Church law comes from Sacred Scripture and Tradition proclaimed by the Magisterium and accepted and lived by the consensus of the faithful. Church law is inclusive. Civil law is enacted by the government of, for and by the people. Civil law is about freedom and justice for all. The Family Research Center's mission is judgemental and selective, especially for those minorities who don't act and talk and, yes, even look like the Judeo-Christian worldview as they see it.
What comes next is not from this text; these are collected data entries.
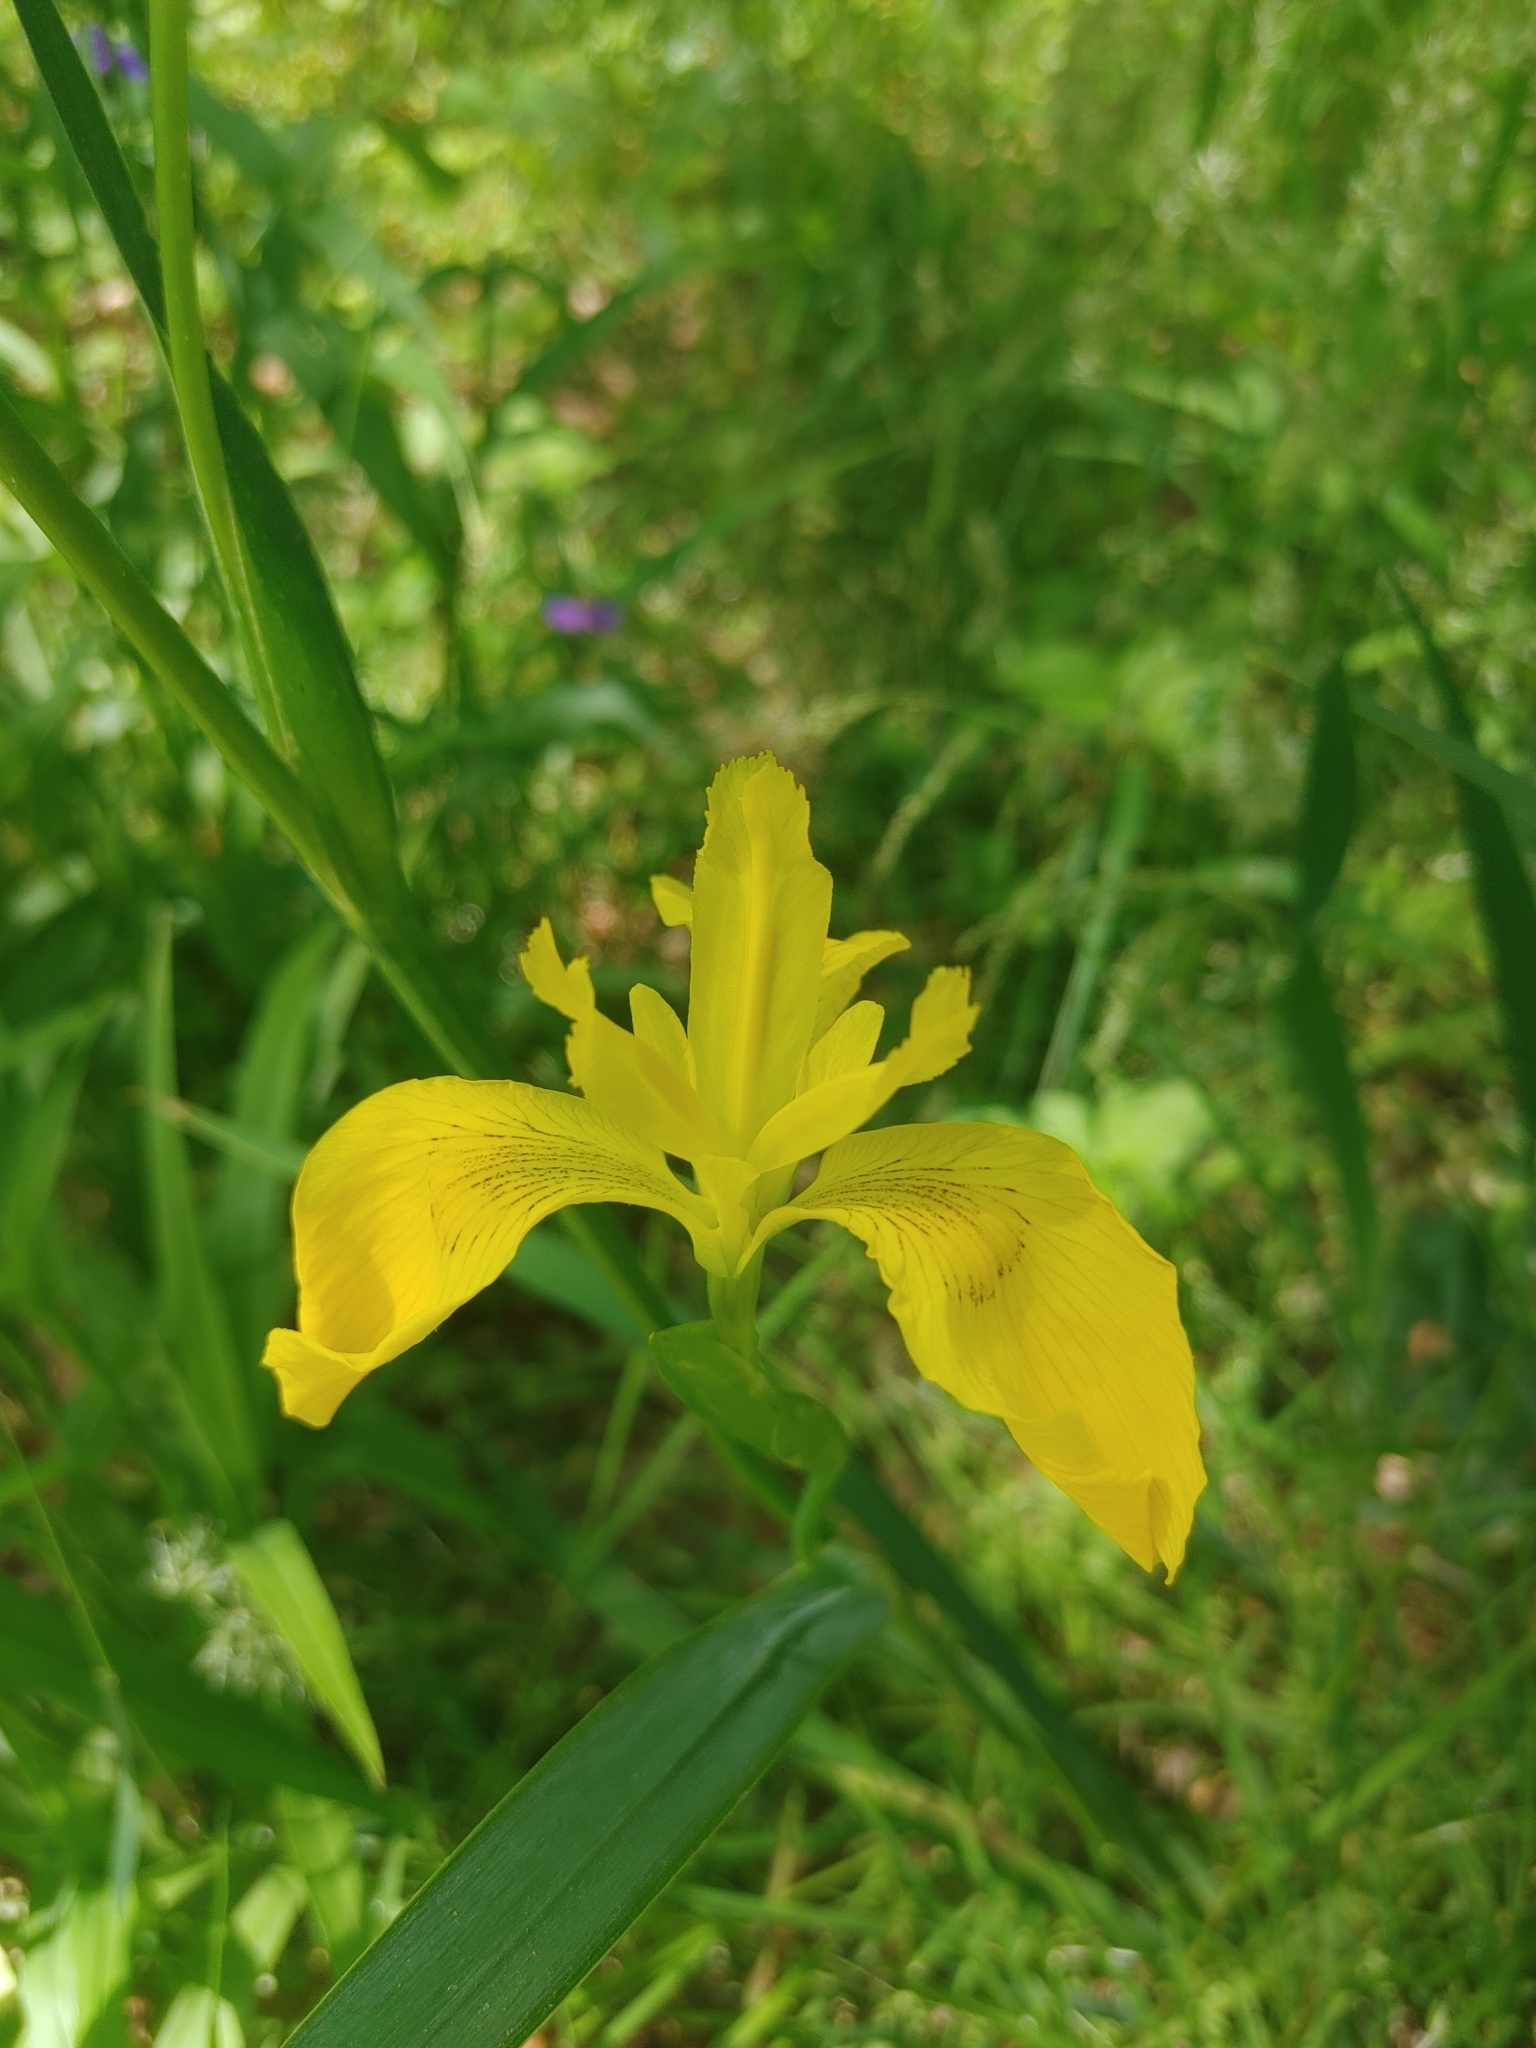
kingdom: Plantae
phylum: Tracheophyta
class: Liliopsida
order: Asparagales
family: Iridaceae
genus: Iris
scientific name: Iris pseudacorus
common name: Yellow flag
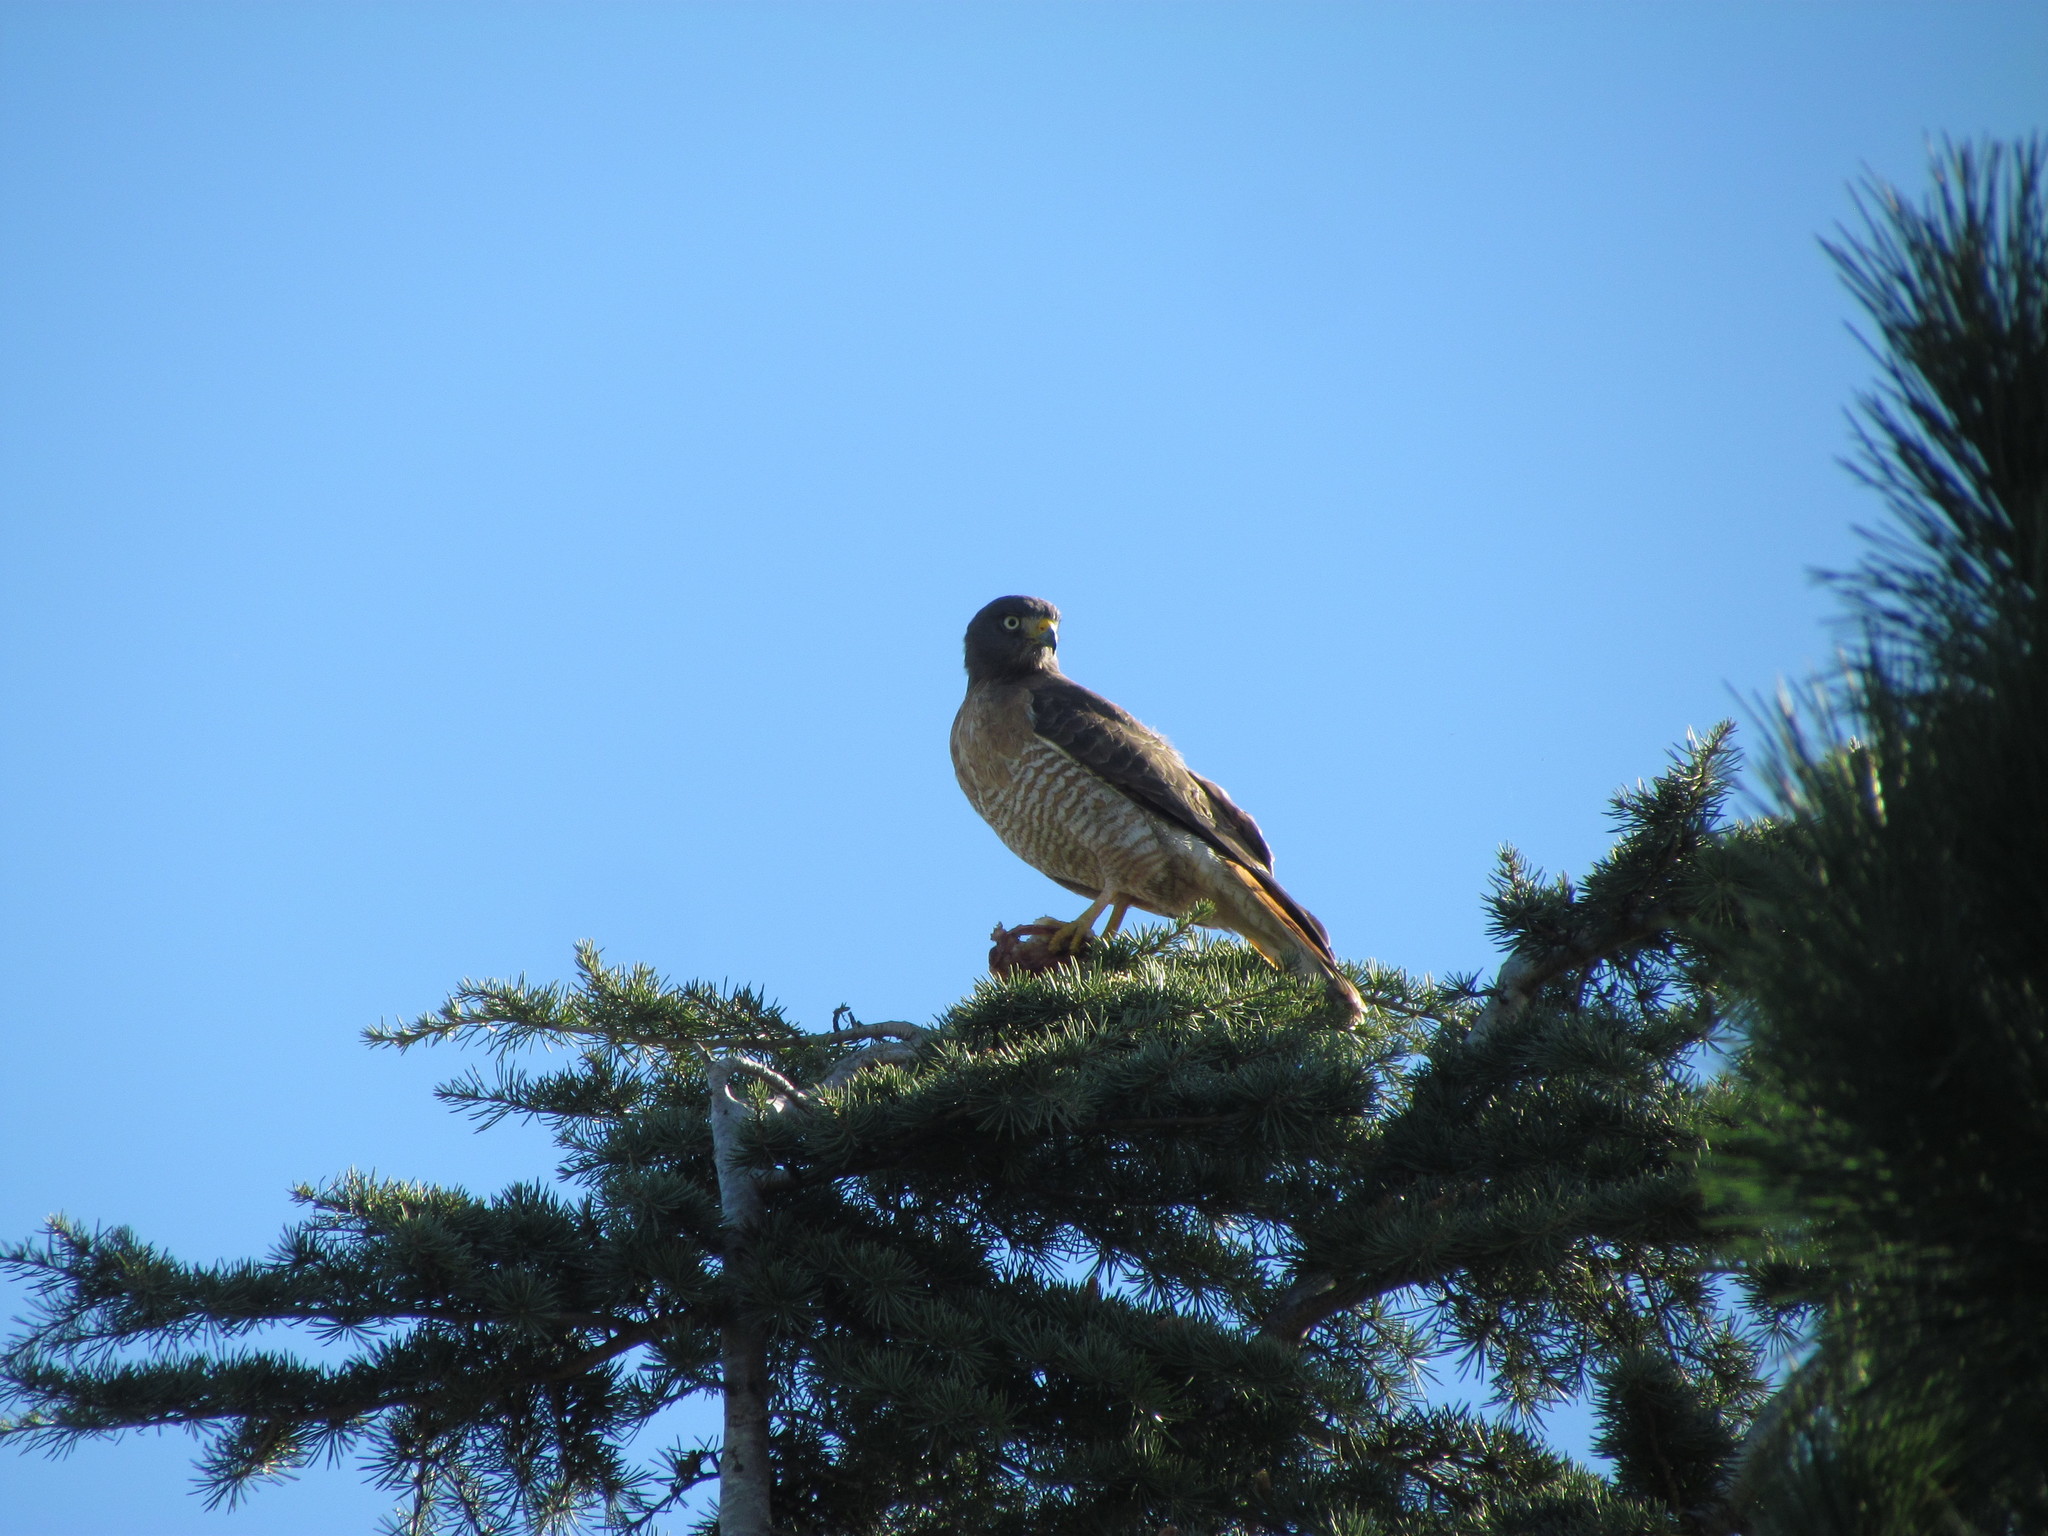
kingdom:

Emmanuel does not mean "God is on our side." Emmanuel tells us that yesterday, today and always "God is with us, suffering and rejoicing."
Paz y Bien, Rolando, SFO
To civilly protect a
To civilly protect a homosexual's homosexual relationship is no wiser than to civilly protect an alcoholic's drinking binge.When people's greatest need is to be turned away from their greatest desire,a government must do its job and tend to their needs,not do the easy thing and indulge their desires."Friends don't let friends" start or stay in same-sex sexual relationships!
None of this should be read as an apologia for the Family Research Center.I am a secularist (not an atheist) who believes that creationists,anti-abortionists,and their flat-earthish ilk should be driven from public policy.But the justifications absurdly proposed (and disgracefully swallowed) by the pathologically,rather than intelligently,"open-minded" for same-sex sexual activity risk discrediting the entire reputation of liberalism as an enlightened school of thought.